Le phénomène n’a certes pas encore atteint le créneau de la blockchain mais les choses évoluent.” Et d’autres fonds ne manqueront sans doute pas de s’y intéresser de plus près à courte ou moyenne échéance…

On l’a vu, trois pays, en Europe, se distinguent par l’engouement de la blockchain en termes de projets et de start-ups. Il s’agit en l’occurrence de la Suisse, de l’Allemagne et du Royaume-Uni.

Le quatrième pays où Tioga Capital espère dénicher quelques pépites est la France. Le reste du continent est encore sensiblement moins prolixe. A l’exemple de la Belgique où les initiateurs de Tioga Capital disent avoir jusqu’à présent répertorié environ 20 start-ups, essentiellement situées en Flandre et à Bruxelles (en Wallonie, c’est encore quasi le désert).

“La Belgique, en termes de projets blockchain, demeure un petit marché mais beaucoup de personnes commencent à s’y intéresser, essentiellement du côté des jeunes diplômés, à l’instar de ce qui est en train de se passer du côté des jeunes graduates sortant de Stanford, des universités ou hautes écoles américaines”, souligne Nicolas Priem.

L’“infrastructure” blockchain d’abord

Le type de projets blockchain dans lesquels Tioga Capital compte investir seront à l’image de la tendance de fond de ce marché: “environ 80% des projets concernent l’infrastructure de la blockchain”, estime Nicolas Priem.

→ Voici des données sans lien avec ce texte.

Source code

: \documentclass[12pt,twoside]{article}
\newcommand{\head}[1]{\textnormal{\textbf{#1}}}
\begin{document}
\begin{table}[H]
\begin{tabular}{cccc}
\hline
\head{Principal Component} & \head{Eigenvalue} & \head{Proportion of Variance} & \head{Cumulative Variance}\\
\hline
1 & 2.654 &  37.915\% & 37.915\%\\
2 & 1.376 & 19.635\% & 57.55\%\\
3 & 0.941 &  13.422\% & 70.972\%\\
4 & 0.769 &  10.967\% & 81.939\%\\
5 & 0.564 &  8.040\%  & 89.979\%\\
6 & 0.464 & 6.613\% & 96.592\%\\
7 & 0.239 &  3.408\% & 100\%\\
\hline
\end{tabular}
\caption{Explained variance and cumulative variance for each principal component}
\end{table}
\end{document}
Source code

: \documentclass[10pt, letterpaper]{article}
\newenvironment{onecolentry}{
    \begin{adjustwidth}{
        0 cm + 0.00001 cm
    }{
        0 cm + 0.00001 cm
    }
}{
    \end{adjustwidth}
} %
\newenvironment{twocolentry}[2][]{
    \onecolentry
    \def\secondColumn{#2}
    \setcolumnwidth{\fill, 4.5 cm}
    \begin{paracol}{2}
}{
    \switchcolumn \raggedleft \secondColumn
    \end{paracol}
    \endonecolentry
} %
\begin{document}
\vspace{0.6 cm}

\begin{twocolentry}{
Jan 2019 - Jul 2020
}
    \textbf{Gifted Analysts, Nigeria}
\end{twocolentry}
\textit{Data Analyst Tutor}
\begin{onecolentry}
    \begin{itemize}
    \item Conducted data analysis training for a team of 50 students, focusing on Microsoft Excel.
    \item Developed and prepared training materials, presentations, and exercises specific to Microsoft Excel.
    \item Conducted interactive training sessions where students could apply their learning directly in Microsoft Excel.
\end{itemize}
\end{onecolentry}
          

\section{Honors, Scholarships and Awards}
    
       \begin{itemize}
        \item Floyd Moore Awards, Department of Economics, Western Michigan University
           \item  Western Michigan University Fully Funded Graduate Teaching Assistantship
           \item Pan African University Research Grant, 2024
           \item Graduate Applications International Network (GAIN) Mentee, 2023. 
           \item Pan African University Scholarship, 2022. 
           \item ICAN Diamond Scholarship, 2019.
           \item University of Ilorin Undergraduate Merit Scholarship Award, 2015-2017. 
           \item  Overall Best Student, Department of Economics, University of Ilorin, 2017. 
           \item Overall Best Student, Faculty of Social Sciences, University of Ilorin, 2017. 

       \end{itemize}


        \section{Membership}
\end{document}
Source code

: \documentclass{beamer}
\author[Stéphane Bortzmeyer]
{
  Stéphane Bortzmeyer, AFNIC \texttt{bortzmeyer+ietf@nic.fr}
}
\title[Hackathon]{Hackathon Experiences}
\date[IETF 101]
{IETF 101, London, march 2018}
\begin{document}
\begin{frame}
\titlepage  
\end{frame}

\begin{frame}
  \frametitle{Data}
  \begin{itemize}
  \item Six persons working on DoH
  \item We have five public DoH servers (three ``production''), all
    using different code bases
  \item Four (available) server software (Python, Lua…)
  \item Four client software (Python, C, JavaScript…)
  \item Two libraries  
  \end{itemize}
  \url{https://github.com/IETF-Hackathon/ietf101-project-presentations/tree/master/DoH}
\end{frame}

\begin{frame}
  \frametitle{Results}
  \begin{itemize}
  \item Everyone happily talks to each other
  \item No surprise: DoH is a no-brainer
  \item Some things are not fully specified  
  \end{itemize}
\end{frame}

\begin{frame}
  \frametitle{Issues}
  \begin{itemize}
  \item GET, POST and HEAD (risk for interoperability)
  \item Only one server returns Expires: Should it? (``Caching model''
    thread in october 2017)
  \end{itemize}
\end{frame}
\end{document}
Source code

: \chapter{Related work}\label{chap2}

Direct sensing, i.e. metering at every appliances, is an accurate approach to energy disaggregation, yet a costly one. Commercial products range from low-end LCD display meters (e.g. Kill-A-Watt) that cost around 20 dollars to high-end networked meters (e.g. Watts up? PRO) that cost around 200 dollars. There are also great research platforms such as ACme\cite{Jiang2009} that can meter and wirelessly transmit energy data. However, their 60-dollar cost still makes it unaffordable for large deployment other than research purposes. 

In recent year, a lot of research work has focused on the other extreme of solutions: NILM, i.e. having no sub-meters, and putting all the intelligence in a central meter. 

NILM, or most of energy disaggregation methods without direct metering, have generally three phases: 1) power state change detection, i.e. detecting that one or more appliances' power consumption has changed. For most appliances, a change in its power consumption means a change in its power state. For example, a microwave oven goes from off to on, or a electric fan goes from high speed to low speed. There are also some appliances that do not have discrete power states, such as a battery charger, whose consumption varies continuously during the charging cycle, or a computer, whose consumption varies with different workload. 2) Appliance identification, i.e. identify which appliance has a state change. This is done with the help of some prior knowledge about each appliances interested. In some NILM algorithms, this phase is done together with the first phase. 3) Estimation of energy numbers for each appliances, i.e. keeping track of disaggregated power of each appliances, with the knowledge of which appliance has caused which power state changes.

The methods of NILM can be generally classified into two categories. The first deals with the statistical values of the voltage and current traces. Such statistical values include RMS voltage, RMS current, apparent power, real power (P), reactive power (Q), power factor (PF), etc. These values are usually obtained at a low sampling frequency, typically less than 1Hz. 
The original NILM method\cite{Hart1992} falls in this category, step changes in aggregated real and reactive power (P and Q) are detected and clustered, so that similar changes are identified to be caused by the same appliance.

“Outre-Atlantique, la proportion des investissements allant vers des applications est un peu plus importante – notamment dans le secteur des transactions financières ou de la santé – mais il s’agit d’abord de mettre en place les bases de la blockchain.”

La notion d’“infrastructure”, en matière de blockchain, recouvre une large palette de solutions et de services: bourses et plates-formes d’échanges de crypto-monnaies ou de crypto-actifs, outils de création de liquidités pour les courtiers en crypto-actifs, plates-formes et “gardiens” d’actifs numériques, sécurisation, services d’analyse sur les valeurs et volumes de crypto-actifs, outils de traçabilité d’actifs, mécanismes et services de dépôt et d’aide au “commerce” de crypto-actifs, gestion de données, des identités, des mécanismes de confidentialité… 

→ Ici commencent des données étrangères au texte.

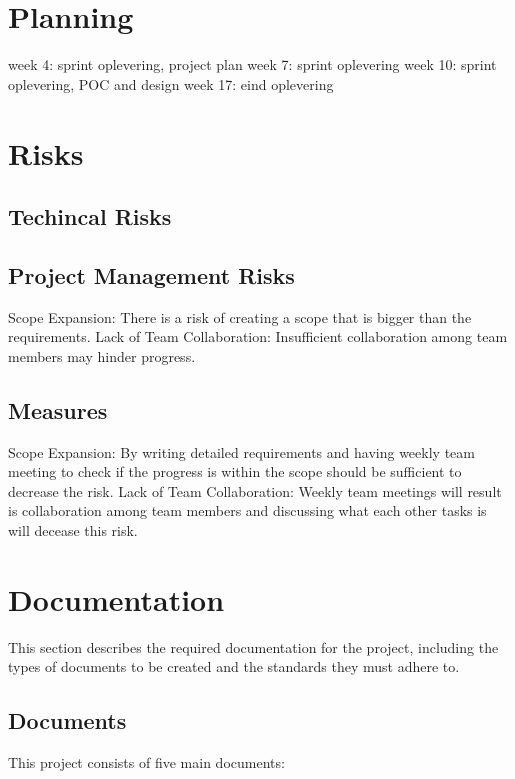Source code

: \documentclass{projdoc}
\begin{document}
\section{Planning}
week 4: sprint oplevering, project plan
week 7: sprint oplevering
week 10: sprint oplevering, POC and design
week 17: eind oplevering



\section{Risks}
\subsection{Techincal Risks}
\subsection{Project Management Risks}
Scope Expansion: There is a risk of creating a scope that is bigger than the requirements.
Lack of Team Collaboration: Insufficient collaboration among team members 
may hinder progress.
\subsection{Measures}
Scope Expansion: By writing detailed requirements and having weekly team meeting to check if the progress is within the scope should be sufficient to decrease the risk.
Lack of Team Collaboration: Weekly team meetings will result is collaboration among team members and discussing what each other tasks is will decease this risk.


\section{Documentation}

This section describes the required documentation for the project, including the
 types of documents to be created and the standards they must adhere to.

\subsection{Documents}

This project consists of five main documents:\noparbreak
\end{document}

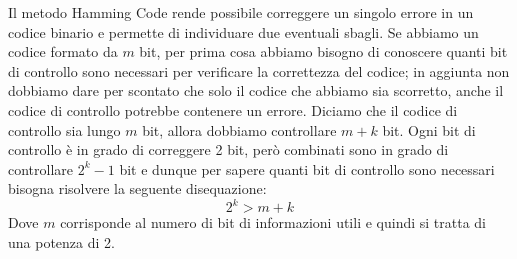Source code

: \documentclass{article}
\begin{document}
Il metodo Hamming Code rende possibile correggere un singolo errore in un codice binario e permette di individuare due eventuali sbagli. Se abbiamo un codice formato da $m$ bit, per prima cosa abbiamo bisogno di conoscere quanti bit di controllo sono necessari per verificare la correttezza del codice; in aggiunta non dobbiamo dare per scontato che solo il codice che abbiamo sia scorretto, anche il codice di controllo potrebbe contenere un errore. Diciamo che il codice di controllo sia lungo $m$ bit, allora dobbiamo controllare $m + k$ bit. Ogni bit di controllo è in grado di correggere 2 bit, però combinati sono in grado di controllare $2^k-1$ bit e dunque per sapere quanti bit di controllo sono necessari bisogna risolvere la seguente disequazione:
\begin{equation}
	2^k>m+k
\end{equation}
Dove $m$ corrisponde al numero di bit di informazioni utili e quindi si tratta di una potenza di 2.\\
\end{document}
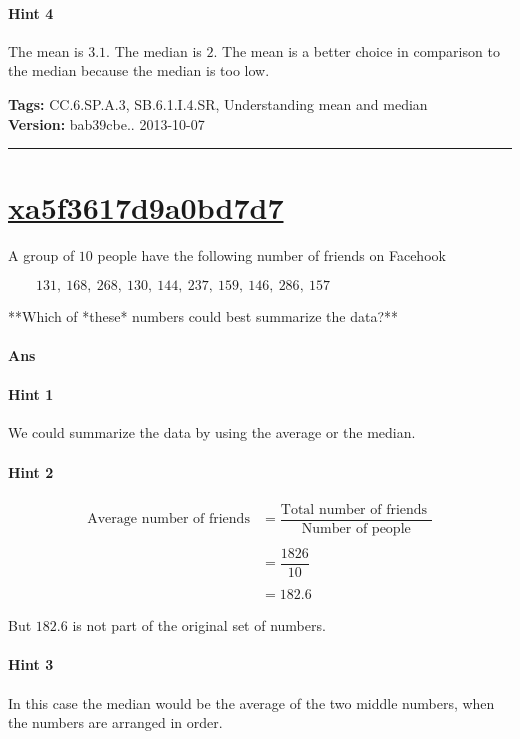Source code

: \documentclass[twocolumn,10pt]{article}
\begin{document}
\paragraph{Hint 4}The mean is $3.1$.  The median is $2$.  The mean is a better choice in comparison to the median because the median is too low.



\medskip
\noindent
\textbf{Tags:} {\footnotesize CC.6.SP.A.3, SB.6.1.I.4.SR, Understanding mean and median}\\
\textbf{Version:} bab39cbe.. 2013-10-07
\smallskip\hrule





\section{\href{https://www.khanacademy.org/devadmin/content/items/xa5f3617d9a0bd7d7}{xa5f3617d9a0bd7d7}}

\noindent
A group of $10$ people have the following number of friends on Facehook

$\qquad131,~168,~268,~130,~144,~237,~159,~146,~286,~157$

**Which of *these* numbers could best summarize the data?**


\paragraph{Ans} 

\paragraph{Hint 1}We could summarize the data by using the average or the median. 

\paragraph{Hint 2}\begin{align*}\text{Average number of friends} &= \dfrac{\text{Total number of friends }}{\text{Number of people}}\\ 
\\
&= \dfrac{1826}{10}\\
\\
&=182.6\end{align*}

But $182.6$ is not part of the original set of numbers.

\paragraph{Hint 3}In this case the median would be the average of the two middle numbers, when the numbers are arranged in order.
\end{document}
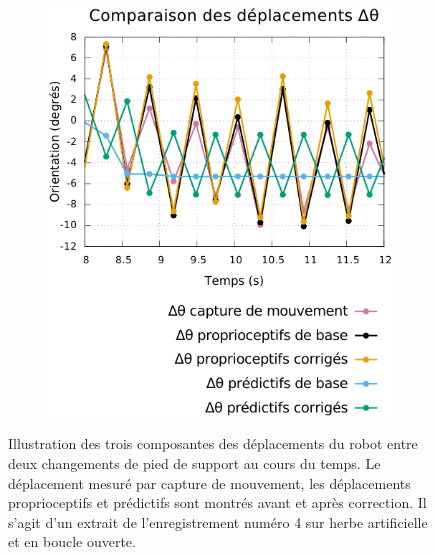 \begin{figure}[htbp]
\begin{subfigure}{0.29\paperwidth}
    \end{subfigure}
    \begin{subfigure}{0.29\paperwidth}
        \centering
        \includegraphics[type=pdf,ext=.pdf,read=.pdf,width=1.0\linewidth]{../plot/OdometryLWPR/grass_open_traj1_diff_yaw}
    \end{subfigure}
    \caption{\label{fig:odometry_lwpr_diff} 
        Illustration des trois composantes des déplacements du robot 
        entre deux changements de pied de support au cours du temps.
        Le déplacement mesuré par capture de mouvement, les déplacements 
        proprioceptifs et prédictifs sont montrés avant et après correction.
        Il s'agit d'un extrait de l'enregistrement numéro 4 
        sur herbe artificielle et en boucle ouverte.
    }
\end{figure}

C’est, souligne Nicolas Priem, l’un des enjeux et des opportunités à l’heure du “Web 3.0”: jeter et financer les bases, les éléments fondamentaux de l’infrastructure pouvant rendre la blockchain possible. “Cette phase Infrastructure est importante pour aider le marché à s’installer avant de bâtir les applications…”

 

Bart Preneel (Tioga Capital): “La technologie blockchain est complexe. Par contre, les éléments sous-jacents ne sont pas nouveaux. Les fonctions hash et signature numérique ont été inventées en 1970, les arbres de Merkle datent de 1979, et le timestamping a été introduit pour la première fois en 1990. La percée de cette technologie se trouve dans la combinaison de ces différents composants de manière unique, ce qui permet de garantir la sécurité et la confidentialité à grande échelle. Dans un monde de plus en plus digital, ces atouts deviennent de plus en plus importants pour les sociétés et les consommateurs.” 

 

Plus forts ensemble

Pour se lancer, Tioga Capital ne fait pas cavalier seul. Un partenariat a été passé avec SmartFin, dont l’un des fondateurs, Jürgen Ingels (ex-Clear2Pay et ex- NGData), a d’ores et déjà rejoint le comité d’investissement de Tioga Capital. “Nous sommes en contact depuis environ un an. Ce fonds de capital-risque est en effet très pointu en matière de fintech et croit fermement dans le potentiel de la blockchain. Plusieurs start-ups, positionnées sur le terrain de l’infrastructure blockchain, se sont déjà adressées à eux pour un tour de table.

Le rapprochement entre leur expertise fintech et notre expertise en blockchain était donc naturelle en vue d’une collaboration.”